Liebermann von Sonnenberg undertook antisemitic lecture tours, although in 1892 he was forced to abandon one such tour after his credibility suffered a blow at the hands of Rabbi Benno Jacob. Delivering a two and a half hour lecture on the Talmud he was confronted at its conclusion by Jacob, bearing a copy of the Talmud and demanding Liebermann von Sonnenberg read out the passages he had referred to in his lecture. When Liebermann von Sonnenberg admitted that he could not read even a letter of the Hebrew language, Jacob chided him for speaking about a book which he could not even read and delivered an impromptu lecture of his own refuting the arguments previously advanced. After this pattern was repeated a few more times Liebermann von Sonnenberg was forced to cancel his tour.

His conservatism proved a problem for Liebermann von Sonnenberg when he purchased the newspaper Antisemitic Correspondence from Theodor Fritsch and promptly lost most of the readership after he dispensed with Fritsch's attacks on leading German figures and organised Christianity. Liebermann von Sonnenberg's only rhetoric in this vein was directed against Germany's Roman Catholic population when he questioned their patriotism by suggesting that every Catholic had "his feet in Germany but his head in Rome".

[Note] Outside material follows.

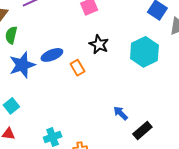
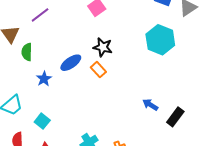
black star: (99, 44) -> (103, 47), moved
blue star: (22, 65) -> (44, 79), size x0.6

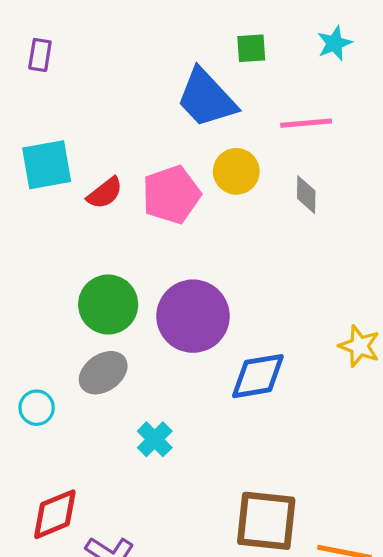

Liebermann von Sonnenberg was elected to the Reichstag and soon became noted for his attempts to introduce a bill to ban all Jewish immigration during every session of the Reichstag. His 1897 bill that sought to reintroduce denominational oaths in court cases was passed and represented the only occasion when a bill introduced by one of the antisemites was successful.

==Personal life and death==

von Sonnenberg continued to represent his constituency of Fritzlar until his death in 1911.